Le rôle de la banque chef de file est d’arrêter avec le groupement, les modalités de l’emprunt qui seront proposées au ministre des finances, la liste des établissements chargés du placement et de sa domiciliation. Le groupement constitué émet donc, par l’intermédiaire du chef de file ainsi que parfois des banques associées, des emprunts obligataires successifs dont le produit est affecté au financement des dépenses de reconstitution des biens sinistrés déclarés prioritaires ou de se faire rembourser ceux déjà réalisés par les sinistrés, sur leurs propres deniers. Ceci évite bien entendu les retards dans les paiements comme ce fut le cas au sortir du Premier conflit mondial. Car l’Etat a appris de ses erreurs. En effet, la loi de 1920 permettait aux sinistrés de demander le paiement par annuités de leurs dommages de guerre et de procéder immédiatement à leur mobilisation, sans frais de fonctionnement, mais à un taux plus élevé que celui qui avait servi de base pour déterminer les annuités et sans être exempt d’une hausse des prix entre le moment de fixation des indemnités et celui de la reconstruction effective. La loi de 1947 corrige donc cette erreur en finançant le coût total de la reconstruction toujours sans frais de fonctionnement, sans perte quel que soit le taux d’émission. L’indemnité finale n’est établie qu’à l’achèvement de la reconstruction, protégeant ainsi de la hausse des prix.

Prospectus de lancement du Groupement du port de Marseille, Archives historiques BNP Paribas, décembre 1948.
Prospectus de lancement du Groupement du port de Marseille, Archives historiques BNP Paribas, décembre 1948.


Le service financier de l’emprunt est assuré par l’Union industrielle de crédit pour la reconstruction [UIC] , conformément aux dispositions du décret du 19 juillet 1947. Bien entendu, pour favoriser la reconstruction rapide des structures sinistrées, les conditions de l’emprunt garanti par l’état, que ce soit le taux d’émission, les intérêts et les frais, sont de beaucoup, plus favorables à celles d’un emprunt classique individuel. Les versements étant effectués dans la limite des crédits budgétaires prévus, l’évaluation initiale des besoins est d’importance.

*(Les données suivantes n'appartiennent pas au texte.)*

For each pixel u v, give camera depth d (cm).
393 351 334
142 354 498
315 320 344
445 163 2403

Les dépenses de reconstruction garanties par l’état permettent aux sinistrés industriels dont les dommages sont supérieurs à 2 millions de francs, valeur 1939, de ne pas grever leur trésorerie et surtout de remettre leurs outils de production en marche. Bien entendu, les prêts ne couvrent ni les biens courants ni les biens familiaux. Ces entreprises entrent donc au capital social de ces groupements, érigés en société anonyme, et participent proportionnellement aux dommages qu’elles ont subis. Le capital de ces groupements est de l’ordre de 400 à 500.000 francs, divisé en action de 1000 francs, remboursé à la dissolution de la structure.

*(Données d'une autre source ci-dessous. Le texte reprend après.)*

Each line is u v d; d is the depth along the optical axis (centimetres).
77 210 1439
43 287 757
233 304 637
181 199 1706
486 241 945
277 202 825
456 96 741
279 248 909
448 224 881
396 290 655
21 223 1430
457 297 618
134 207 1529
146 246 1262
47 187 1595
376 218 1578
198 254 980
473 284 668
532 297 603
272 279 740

Les sinistrés immobiliers, la plupart commerçants et artisans dont les dommages sont inférieurs à 2 millions de francs, relèvent de l’échelon départemental et sont invités à constituer un groupement à caractère régional. Même chose pour la reconstruction agricole, le niveau des groupements ne pouvait être que départemental mais avec une validation des ministères des finances, de la reconstruction et de l’urbanisme.